** Required action **
Each line of the data below from the one holding "Отчеты о деятельности" to the one holding "Cambodia Archite", inclusive, is to be reproduced exactly; no other line belongs in the answer.
════
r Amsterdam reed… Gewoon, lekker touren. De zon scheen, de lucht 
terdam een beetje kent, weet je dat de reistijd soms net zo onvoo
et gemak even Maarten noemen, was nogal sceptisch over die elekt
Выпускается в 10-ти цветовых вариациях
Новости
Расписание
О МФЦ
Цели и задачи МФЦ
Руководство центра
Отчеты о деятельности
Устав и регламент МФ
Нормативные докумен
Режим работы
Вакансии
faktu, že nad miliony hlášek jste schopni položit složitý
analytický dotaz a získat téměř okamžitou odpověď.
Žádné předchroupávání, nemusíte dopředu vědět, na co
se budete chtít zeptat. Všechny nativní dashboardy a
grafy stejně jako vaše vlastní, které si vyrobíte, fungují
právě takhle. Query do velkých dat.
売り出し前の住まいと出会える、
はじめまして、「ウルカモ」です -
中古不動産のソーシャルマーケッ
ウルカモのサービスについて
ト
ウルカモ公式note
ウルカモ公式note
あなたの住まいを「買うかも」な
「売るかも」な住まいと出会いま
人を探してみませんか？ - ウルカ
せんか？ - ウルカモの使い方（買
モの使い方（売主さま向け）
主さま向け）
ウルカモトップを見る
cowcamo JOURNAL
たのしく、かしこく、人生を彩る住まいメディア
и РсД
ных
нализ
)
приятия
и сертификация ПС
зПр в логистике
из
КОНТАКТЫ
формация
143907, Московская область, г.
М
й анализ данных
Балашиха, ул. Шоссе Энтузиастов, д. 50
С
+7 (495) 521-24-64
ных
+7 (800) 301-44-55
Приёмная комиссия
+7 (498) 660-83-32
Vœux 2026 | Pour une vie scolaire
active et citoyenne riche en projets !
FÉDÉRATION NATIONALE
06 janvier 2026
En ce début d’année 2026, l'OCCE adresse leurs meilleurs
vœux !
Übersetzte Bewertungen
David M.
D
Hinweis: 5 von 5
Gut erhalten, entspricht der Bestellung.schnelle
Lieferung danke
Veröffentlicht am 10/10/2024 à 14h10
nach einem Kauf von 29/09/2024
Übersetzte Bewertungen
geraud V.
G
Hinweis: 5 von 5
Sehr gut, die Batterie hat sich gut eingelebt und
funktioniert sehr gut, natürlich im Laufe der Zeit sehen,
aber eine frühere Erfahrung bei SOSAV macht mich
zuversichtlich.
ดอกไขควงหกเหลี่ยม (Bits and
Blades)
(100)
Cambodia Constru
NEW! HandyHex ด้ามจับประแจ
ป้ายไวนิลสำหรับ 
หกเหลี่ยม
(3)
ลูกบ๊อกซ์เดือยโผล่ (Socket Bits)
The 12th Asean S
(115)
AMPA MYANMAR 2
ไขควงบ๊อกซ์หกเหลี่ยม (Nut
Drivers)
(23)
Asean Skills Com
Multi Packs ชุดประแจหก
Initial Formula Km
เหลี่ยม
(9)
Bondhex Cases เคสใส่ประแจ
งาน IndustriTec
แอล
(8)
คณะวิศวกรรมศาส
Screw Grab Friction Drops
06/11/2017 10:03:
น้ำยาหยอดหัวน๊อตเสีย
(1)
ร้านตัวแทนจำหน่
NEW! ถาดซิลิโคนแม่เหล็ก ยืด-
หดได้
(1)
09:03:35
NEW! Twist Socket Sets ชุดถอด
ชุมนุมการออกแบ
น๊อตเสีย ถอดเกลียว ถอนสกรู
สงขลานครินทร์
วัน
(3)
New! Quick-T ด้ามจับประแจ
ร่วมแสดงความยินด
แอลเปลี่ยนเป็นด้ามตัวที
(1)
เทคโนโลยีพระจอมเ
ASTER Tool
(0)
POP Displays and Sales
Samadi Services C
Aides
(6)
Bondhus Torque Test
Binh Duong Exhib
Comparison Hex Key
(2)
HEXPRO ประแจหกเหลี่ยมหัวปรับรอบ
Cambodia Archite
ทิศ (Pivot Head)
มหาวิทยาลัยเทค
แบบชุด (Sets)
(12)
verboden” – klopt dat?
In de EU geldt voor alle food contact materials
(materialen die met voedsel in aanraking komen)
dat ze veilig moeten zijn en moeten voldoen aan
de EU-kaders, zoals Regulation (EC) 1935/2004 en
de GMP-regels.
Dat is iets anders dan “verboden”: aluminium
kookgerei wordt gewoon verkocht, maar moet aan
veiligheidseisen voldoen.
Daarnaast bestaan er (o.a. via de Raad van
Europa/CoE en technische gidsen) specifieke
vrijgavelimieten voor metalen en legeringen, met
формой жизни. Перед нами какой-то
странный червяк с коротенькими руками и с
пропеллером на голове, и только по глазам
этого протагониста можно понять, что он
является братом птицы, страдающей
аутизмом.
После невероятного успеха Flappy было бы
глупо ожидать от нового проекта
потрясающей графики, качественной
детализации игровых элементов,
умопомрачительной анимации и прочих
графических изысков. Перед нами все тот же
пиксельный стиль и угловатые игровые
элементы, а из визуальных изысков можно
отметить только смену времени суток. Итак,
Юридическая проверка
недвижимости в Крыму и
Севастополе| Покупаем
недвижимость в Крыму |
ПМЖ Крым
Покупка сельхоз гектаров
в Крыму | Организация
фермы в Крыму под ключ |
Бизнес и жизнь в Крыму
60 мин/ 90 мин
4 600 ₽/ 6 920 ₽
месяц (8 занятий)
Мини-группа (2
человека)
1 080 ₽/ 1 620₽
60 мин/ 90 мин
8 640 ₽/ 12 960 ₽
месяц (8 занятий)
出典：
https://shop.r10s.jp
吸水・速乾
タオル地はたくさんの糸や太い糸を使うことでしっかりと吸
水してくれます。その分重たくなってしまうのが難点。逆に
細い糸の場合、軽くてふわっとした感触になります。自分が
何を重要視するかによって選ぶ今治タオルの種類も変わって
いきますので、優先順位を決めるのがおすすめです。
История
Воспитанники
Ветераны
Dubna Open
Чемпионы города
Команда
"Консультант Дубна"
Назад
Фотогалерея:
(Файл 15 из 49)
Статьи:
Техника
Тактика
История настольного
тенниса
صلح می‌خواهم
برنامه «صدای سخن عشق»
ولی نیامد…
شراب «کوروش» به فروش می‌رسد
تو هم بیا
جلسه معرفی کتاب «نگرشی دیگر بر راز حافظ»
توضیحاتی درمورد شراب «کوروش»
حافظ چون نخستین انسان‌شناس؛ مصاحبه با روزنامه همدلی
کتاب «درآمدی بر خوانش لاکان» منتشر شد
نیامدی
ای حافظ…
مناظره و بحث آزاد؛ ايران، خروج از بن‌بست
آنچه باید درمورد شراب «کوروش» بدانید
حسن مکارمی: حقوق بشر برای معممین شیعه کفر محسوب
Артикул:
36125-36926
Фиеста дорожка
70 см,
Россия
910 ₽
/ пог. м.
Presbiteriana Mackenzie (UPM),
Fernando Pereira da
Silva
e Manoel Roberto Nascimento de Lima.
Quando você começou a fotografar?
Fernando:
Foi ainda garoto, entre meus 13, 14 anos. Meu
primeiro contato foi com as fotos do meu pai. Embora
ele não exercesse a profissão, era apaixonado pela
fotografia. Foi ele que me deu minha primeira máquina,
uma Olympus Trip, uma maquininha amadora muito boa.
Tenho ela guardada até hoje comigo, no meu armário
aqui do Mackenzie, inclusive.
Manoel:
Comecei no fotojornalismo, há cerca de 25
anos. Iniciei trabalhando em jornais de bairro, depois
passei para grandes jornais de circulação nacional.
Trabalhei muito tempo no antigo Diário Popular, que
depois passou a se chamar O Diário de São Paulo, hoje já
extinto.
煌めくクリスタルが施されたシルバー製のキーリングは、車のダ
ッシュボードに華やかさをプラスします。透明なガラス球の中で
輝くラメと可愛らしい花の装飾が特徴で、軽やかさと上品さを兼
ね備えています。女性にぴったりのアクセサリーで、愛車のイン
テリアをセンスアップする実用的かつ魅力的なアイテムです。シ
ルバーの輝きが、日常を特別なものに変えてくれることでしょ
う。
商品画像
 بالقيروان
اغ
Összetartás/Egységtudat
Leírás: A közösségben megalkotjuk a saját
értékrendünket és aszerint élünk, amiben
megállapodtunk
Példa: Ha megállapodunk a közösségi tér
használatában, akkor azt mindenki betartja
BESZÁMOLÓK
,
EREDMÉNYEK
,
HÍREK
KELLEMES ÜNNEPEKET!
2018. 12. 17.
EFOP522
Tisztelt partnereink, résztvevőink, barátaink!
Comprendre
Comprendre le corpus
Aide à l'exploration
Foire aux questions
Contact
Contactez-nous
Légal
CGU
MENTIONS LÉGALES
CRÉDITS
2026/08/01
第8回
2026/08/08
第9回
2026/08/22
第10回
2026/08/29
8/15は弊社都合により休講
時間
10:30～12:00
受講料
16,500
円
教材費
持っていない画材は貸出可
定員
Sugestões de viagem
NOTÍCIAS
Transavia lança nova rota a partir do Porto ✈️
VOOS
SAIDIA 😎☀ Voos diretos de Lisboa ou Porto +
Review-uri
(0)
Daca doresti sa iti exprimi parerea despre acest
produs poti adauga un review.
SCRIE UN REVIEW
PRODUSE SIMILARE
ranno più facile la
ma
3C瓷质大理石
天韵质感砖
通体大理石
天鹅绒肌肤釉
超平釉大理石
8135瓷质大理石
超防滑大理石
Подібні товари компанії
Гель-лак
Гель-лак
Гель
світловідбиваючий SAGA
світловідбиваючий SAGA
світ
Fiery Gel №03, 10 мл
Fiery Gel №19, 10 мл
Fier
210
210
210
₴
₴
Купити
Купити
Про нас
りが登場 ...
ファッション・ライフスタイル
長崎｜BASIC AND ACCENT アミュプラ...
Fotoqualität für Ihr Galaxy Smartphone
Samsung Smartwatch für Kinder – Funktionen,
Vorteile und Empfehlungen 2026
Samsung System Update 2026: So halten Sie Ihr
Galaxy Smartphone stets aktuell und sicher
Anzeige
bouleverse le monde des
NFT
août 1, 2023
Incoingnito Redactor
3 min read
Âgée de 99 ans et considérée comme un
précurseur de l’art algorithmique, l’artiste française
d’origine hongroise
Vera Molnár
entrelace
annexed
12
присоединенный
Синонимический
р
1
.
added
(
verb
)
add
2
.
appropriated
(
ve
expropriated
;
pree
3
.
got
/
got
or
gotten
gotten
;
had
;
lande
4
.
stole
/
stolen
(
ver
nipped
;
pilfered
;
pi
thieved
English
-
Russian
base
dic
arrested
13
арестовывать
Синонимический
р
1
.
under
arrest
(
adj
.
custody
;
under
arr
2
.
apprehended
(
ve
════
** Written answer **
Отчеты о деятельности
Устав и регламент МФ
Нормативные докумен
Режим работы
Вакансии
faktu, že nad miliony hlášek jste schopni položit složitý
analytický dotaz a získat téměř okamžitou odpověď.
Žádné předchroupávání, nemusíte dopředu vědět, na co
se budete chtít zeptat. Všechny nativní dashboardy a
grafy stejně jako vaše vlastní, které si vyrobíte, fungují
právě takhle. Query do velkých dat.
売り出し前の住まいと出会える、
はじめまして、「ウルカモ」です -
中古不動産のソーシャルマーケッ
ウルカモのサービスについて
ト
ウルカモ公式note
ウルカモ公式note
あなたの住まいを「買うかも」な
「売るかも」な住まいと出会いま
人を探してみませんか？ - ウルカ
せんか？ - ウルカモの使い方（買
モの使い方（売主さま向け）
主さま向け）
ウルカモトップを見る
cowcamo JOURNAL
たのしく、かしこく、人生を彩る住まいメディア
и РсД
ных
нализ
)
приятия
и сертификация ПС
зПр в логистике
из
КОНТАКТЫ
формация
143907, Московская область, г.
М
й анализ данных
Балашиха, ул. Шоссе Энтузиастов, д. 50
С
+7 (495) 521-24-64
ных
+7 (800) 301-44-55
Приёмная комиссия
+7 (498) 660-83-32
Vœux 2026 | Pour une vie scolaire
active et citoyenne riche en projets !
FÉDÉRATION NATIONALE
06 janvier 2026
En ce début d’année 2026, l'OCCE adresse leurs meilleurs
vœux !
Übersetzte Bewertungen
David M.
D
Hinweis: 5 von 5
Gut erhalten, entspricht der Bestellung.schnelle
Lieferung danke
Veröffentlicht am 10/10/2024 à 14h10
nach einem Kauf von 29/09/2024
Übersetzte Bewertungen
geraud V.
G
Hinweis: 5 von 5
Sehr gut, die Batterie hat sich gut eingelebt und
funktioniert sehr gut, natürlich im Laufe der Zeit sehen,
aber eine frühere Erfahrung bei SOSAV macht mich
zuversichtlich.
ดอกไขควงหกเหลี่ยม (Bits and
Blades)
(100)
Cambodia Constru
NEW! HandyHex ด้ามจับประแจ
ป้ายไวนิลสำหรับ 
หกเหลี่ยม
(3)
ลูกบ๊อกซ์เดือยโผล่ (Socket Bits)
The 12th Asean S
(115)
AMPA MYANMAR 2
ไขควงบ๊อกซ์หกเหลี่ยม (Nut
Drivers)
(23)
Asean Skills Com
Multi Packs ชุดประแจหก
Initial Formula Km
เหลี่ยม
(9)
Bondhex Cases เคสใส่ประแจ
งาน IndustriTec
แอล
(8)
คณะวิศวกรรมศาส
Screw Grab Friction Drops
06/11/2017 10:03:
น้ำยาหยอดหัวน๊อตเสีย
(1)
ร้านตัวแทนจำหน่
NEW! ถาดซิลิโคนแม่เหล็ก ยืด-
หดได้
(1)
09:03:35
NEW! Twist Socket Sets ชุดถอด
ชุมนุมการออกแบ
น๊อตเสีย ถอดเกลียว ถอนสกรู
สงขลานครินทร์
วัน
(3)
New! Quick-T ด้ามจับประแจ
ร่วมแสดงความยินด
แอลเปลี่ยนเป็นด้ามตัวที
(1)
เทคโนโลยีพระจอมเ
ASTER Tool
(0)
POP Displays and Sales
Samadi Services C
Aides
(6)
Bondhus Torque Test
Binh Duong Exhib
Comparison Hex Key
(2)
HEXPRO ประแจหกเหลี่ยมหัวปรับรอบ
Cambodia Archite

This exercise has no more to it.